А глаза… Его глаза… Из них делись куда-то весёлые золотые искорки. Глаза вроде были и те же, того же карего цвета, но в то же время другие. Тусклые. Пустые.

- Пойдёшь за меня, Клавка? – спросил глухим голосом Митя. – Пойдёшь за меня? – повторил он тише.

Я прислонилась к стенке, как когда-то на вокзале, и молча смотрела на него. На то, как двигаются его губы. Губы остались те же. Наверное, только его губы и не изменились.

Я вновь, как и когда-то, впитывала в себя его облик. Мне не было противно или страшно, нет. Это был Митя. И он звал меня замуж. Пришёл ко мне. Потому что все другие прогнали его. Потому что все прогнали его…

Осталась только я, безнадёжно влюблённая в него Клавка. Я и сейчас любила его. Даже такого. Да, я любила его.

- Так ты пойдёшь за меня, Клавка? – вновь повторил Митя.

Наверное, ему очень хочется в кого-нибудь присунуть, вдруг подумала я. После фронта и на козу полезешь, вдруг вспомнила я подслушанные разговоры в госпитале. Ему всё равно в кого сейчас, Мите. Ему подойдёт любая дырка. Поэтому он и пришёл ко мне. И смотрит на меня с желанием. Желая не меня, а любую, абсолютно любую дырку, которая даст ему. Которая ему даст.

- Так что, Клавка? Что?

- Нет.

- Что, раньше-то до небес, небось, прыгала бы, а, Клавка? А сейчас нет?

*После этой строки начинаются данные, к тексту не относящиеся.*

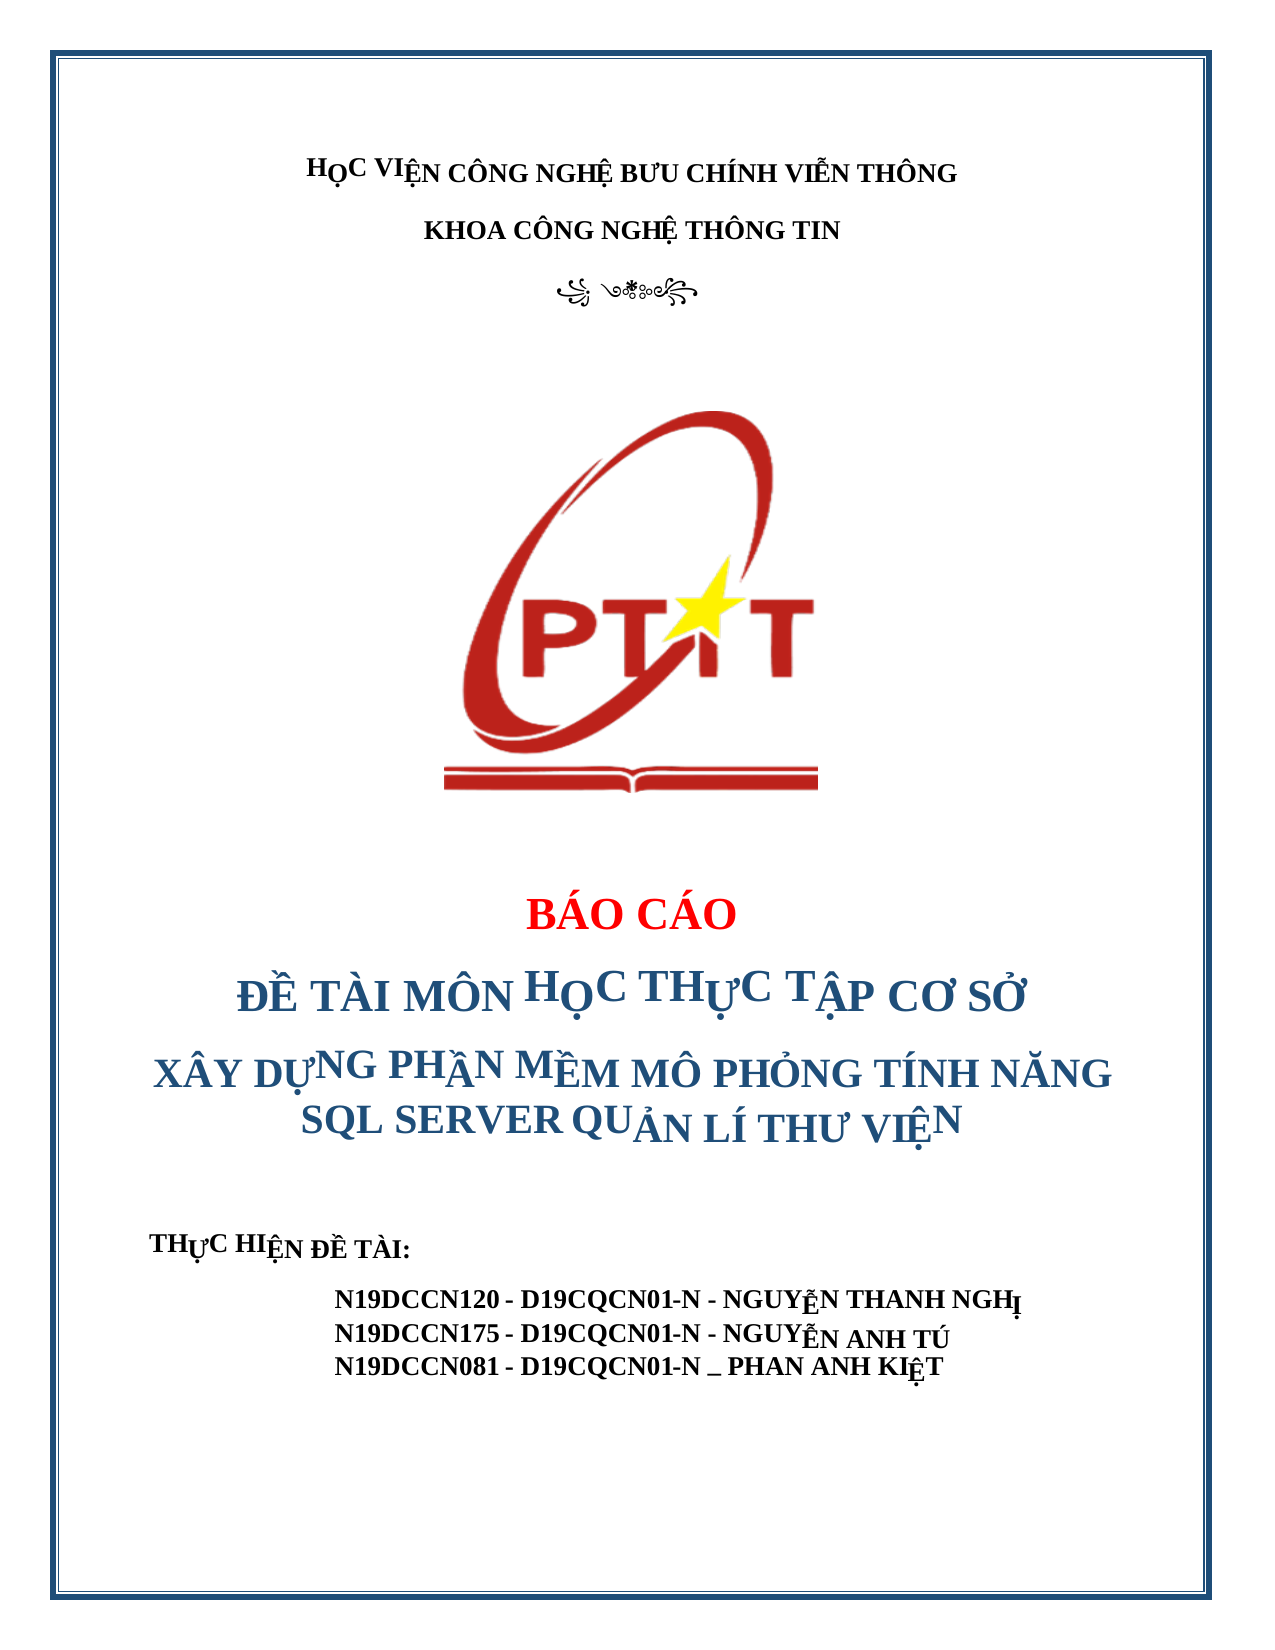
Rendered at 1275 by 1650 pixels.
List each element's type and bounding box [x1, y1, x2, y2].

picture [444, 411, 818, 793]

- Нет. Не приходи ко мне больше, Митя.

- Ты предательница, Клавка. Ты ж одна меня любила из всех этих девок. Предательница. Ты сейчас предаёшь не меня, Клавка. Ты предаёшь любовь, Клавка. Эх ты, Клавка, Клавка… Клаудиа, твою мать… Ответишь ты ещё за это, ответишь, - погрозил мне костылём Митя, - ответишь, твою ж мать…

Хлопнула дверь. Мелко осыпалась штукатурка.

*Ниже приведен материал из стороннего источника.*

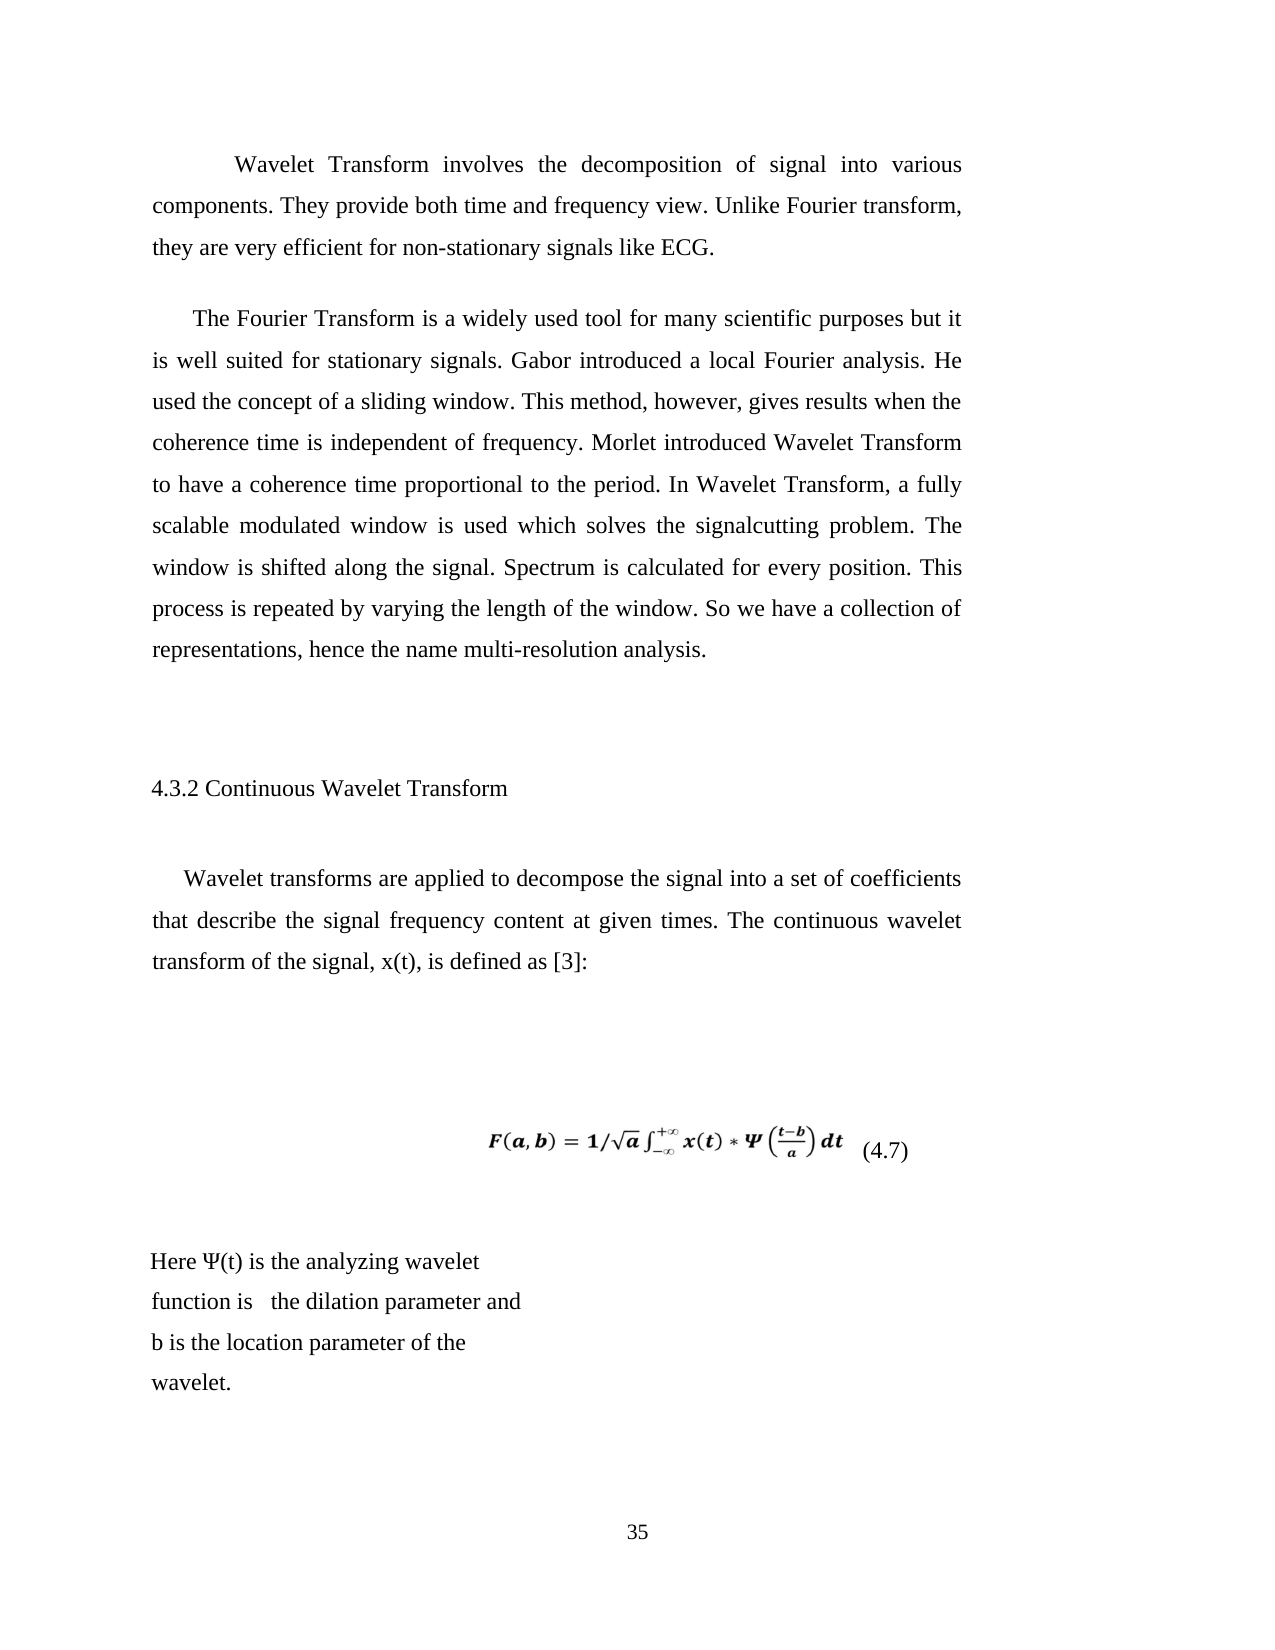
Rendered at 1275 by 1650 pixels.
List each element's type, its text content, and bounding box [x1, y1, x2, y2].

picture [487, 1124, 844, 1158]
text Here Ψ(t) is the analyzing wavelet function is the dilation parameter and b is the location parameter of the wavelet. [150, 1247, 544, 1396]
text Wavelet transforms are applied to decompose the signal into a set of coefficients that describe the signal frequency content at given times. The continuous wavelet transform of the signal, x(t), is defined as [3]: [151, 864, 964, 975]
text Wavelet Transform involves the decomposition of signal into various components. They provide both time and frequency view. Unlike Fourier transform, they are very efficient for non-stationary signals like ECG. [151, 150, 963, 260]
text (4.7) [150, 1124, 908, 1163]
text 4.3.2 Continuous Wavelet Transform [151, 774, 1125, 801]
text The Fourier Transform is a widely used tool for many scientific purposes but it is well suited for stationary signals. Gabor introduced a local Fourier analysis. He used the concept of a sliding window. This method, however, gives results when the coherence time is independent of frequency. Morlet introduced Wavelet Transform to have a coherence time proportional to the period. In Wavelet Transform, a fully scalable modulated window is used which solves the signalcutting problem. The window is shifted along the signal. Spectrum is calculated for every position. This process is repeated by varying the length of the window. So we have a collection of representations, hence the name multi-resolution analysis. [151, 304, 963, 663]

Я осела по стене и скукожилась в комок, плотно обхватив колени руками…

- Ну чего, Клавка? Это он? – склонилась надо мной мать.

Я кивнула. Он.

- Чего, замуж, небось, звал?

- Звал…

- Отказала?

- Отказала…

- Ну и правильно. Пускай теперь попрыгает, козёл безногий. Пускай попрыгает да вспомнит, как ты тенью тут ходила, маялась. Что ж, я не видела ничего, что ли. И хорошо, что тогда не получилось у вас ничего. Зачем бы он тебе сейчас нужен был?

- Замолчи! Замолчи, мама!

Я зажала уши руками, не в силах слушать материн голос, что прогонял голос Мити, которым ещё была полна наша прихожая…

А потом я завыла в голос, завыла и забилась на нашем солнечном берёзовом полу как рыба, вытащенная вдруг на берег…

В тот же вечер я заболела. Неизвестно откуда взялись и температура, и жар, и бред. Словно в тумане я видела лица отца и матери, склонившиеся надо мной, слышала испуганный голос сестрёнки.

Я металась в бреду три дня и три ночи. Повторяя беспрестанно его имя. Митя…

А потом я выздоровела. Выздоровела враз, как будто и не болела.

Выздоровела и вновь стала весёлой беззаботной хохотушкой Клавкой. Я вновь с удовольствием училась, а по вечерам бегала в парк на танцы. Кончилась война, и каждый вечер в нашем городском саду теперь играл духовой оркестр.

И приходили на танцы парни, вернувшиеся с победой. И кружилась я в танце, хохоча и раскинув руки, чувствуя себя прелестной бабочкой с яркими крылышками…

Я сделала модную перманентную завивку и густо красила ресницы трофейной тушью. Я была хороша и знала это! Парни тянулись ко мне, приглашали на танец, а после провожали до дома. Я шла, стуча каблучками, с очередным своим кавалером под ручку, всякий раз стараясь пройти мимо Митиного дома.

Да, Мите дали комнату в хорошем доме как фронтовику. Его окно выходило прямо на улицу. А я шла мимо этого окна и хохотала, хохотала. И мой очередной кавалер, воодушевлённый моим хохотом, всё сыпал и сыпал шуточками. Мне действительно было весело. Да всем тогда было весело. Ведь закончилась война!